Is History repeating itself? Boko Haram, slavery and Haman Yadji: dynamics, common features and the changing nature of violence in the border areas of the Mandara mountains

This project aims to analyse the emergence of Boko Haram in Nigeria and the factors which have facilitated its establishment in the Mandara mountains, a border zone between Cameroon and Nigeria. The argument put forward is that Boko Haram is not only a contemporary manifestation of terrorism, but that it relates to a historical model which can be traced back to at least the 15th century, namely in the slave-trading kingdoms of Kanem and Borno.

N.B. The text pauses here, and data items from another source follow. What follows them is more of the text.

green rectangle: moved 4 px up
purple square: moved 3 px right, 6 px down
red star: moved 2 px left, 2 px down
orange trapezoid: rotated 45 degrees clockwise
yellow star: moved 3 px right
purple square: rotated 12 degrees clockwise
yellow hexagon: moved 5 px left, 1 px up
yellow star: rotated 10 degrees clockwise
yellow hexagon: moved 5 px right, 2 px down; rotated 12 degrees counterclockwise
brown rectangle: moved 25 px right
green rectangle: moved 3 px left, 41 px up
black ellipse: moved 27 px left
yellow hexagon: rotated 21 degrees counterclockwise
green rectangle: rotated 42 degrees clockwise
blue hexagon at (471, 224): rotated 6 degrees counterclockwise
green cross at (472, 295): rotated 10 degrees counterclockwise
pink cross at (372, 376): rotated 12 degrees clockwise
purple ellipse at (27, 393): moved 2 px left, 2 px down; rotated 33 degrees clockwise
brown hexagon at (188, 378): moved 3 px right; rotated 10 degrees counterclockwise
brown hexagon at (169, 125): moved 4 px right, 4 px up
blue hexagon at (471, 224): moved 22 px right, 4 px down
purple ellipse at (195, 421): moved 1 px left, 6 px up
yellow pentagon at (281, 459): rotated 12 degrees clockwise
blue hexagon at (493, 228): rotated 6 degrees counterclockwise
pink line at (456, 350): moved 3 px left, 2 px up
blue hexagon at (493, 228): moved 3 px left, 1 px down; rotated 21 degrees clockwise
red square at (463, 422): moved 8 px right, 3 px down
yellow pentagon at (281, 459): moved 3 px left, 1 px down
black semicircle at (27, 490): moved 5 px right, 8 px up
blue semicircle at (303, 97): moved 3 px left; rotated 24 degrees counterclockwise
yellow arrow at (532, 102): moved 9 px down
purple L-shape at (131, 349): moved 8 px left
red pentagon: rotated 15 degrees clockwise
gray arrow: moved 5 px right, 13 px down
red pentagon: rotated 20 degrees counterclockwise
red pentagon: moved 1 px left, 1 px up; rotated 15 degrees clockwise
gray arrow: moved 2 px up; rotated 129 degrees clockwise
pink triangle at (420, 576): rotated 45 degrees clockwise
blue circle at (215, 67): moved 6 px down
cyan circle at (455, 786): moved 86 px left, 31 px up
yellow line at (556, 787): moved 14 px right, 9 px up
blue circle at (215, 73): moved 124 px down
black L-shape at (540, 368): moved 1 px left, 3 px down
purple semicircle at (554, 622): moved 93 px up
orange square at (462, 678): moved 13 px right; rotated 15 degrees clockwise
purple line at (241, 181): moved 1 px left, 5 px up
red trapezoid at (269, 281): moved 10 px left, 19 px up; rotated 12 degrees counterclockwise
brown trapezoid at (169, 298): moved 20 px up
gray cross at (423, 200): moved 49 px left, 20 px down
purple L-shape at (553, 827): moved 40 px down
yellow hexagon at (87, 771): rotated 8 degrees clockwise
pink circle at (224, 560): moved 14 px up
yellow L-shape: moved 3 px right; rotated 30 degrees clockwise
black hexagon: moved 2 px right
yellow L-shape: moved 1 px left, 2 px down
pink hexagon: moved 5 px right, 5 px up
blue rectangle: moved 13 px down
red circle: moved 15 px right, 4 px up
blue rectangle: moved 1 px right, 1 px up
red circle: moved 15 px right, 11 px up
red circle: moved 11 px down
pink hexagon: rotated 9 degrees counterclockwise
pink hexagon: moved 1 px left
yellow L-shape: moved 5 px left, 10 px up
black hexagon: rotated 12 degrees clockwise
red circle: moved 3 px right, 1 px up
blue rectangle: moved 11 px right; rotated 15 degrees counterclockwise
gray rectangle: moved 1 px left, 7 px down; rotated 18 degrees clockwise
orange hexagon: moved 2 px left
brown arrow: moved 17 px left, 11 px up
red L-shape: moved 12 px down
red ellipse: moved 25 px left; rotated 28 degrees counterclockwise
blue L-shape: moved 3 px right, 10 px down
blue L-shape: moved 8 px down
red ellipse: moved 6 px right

We believe that it is essential to incorporate this historical dimension in order to understand the intentions of Boko Haram activists to reintroduce sharia law, for three main reasons: firstly, the historical context of the practice of slavery and jihad is relevant to Boko Haram which uses it as a doctrinal and discursive reference point for the recruitment of young mountain dwellers and/or for their massacre and abduction (Higazi, 2015); secondly, the historical empire of Kanem-Borno and the Sokoto Caliphate are seen by Boko Haram as the golden age of the jihadist movement (MacEachern, 2015); thirdly, the occupation of the Mandara mountains has rekindled ancient fractures from the precolonial servile past and the predator-prey relationships of yesterday, which it is essential to research and analyse (Seignobos, 2015). We shall seek to demonstrate that Boko Haram’s presence in the Mandara mountains has been grafted onto the ubiquitous realities of violence and the difficult socio-economic situation of mountain dwellers, particularly from the beginning of the 1960s, with the forced descent onto the plains organized by the two postcolonial States of Nigeria and Cameroon. It served to reactivate the negative vision of colonization and the postcolonial State to the extent that the colonial clichés projected onto mountain dwellers, and the determination of postcolonial governments to make them come down onto the plains, are today being used to justify the identification with Boko Haram’s anti-western and anti-state rhetoric.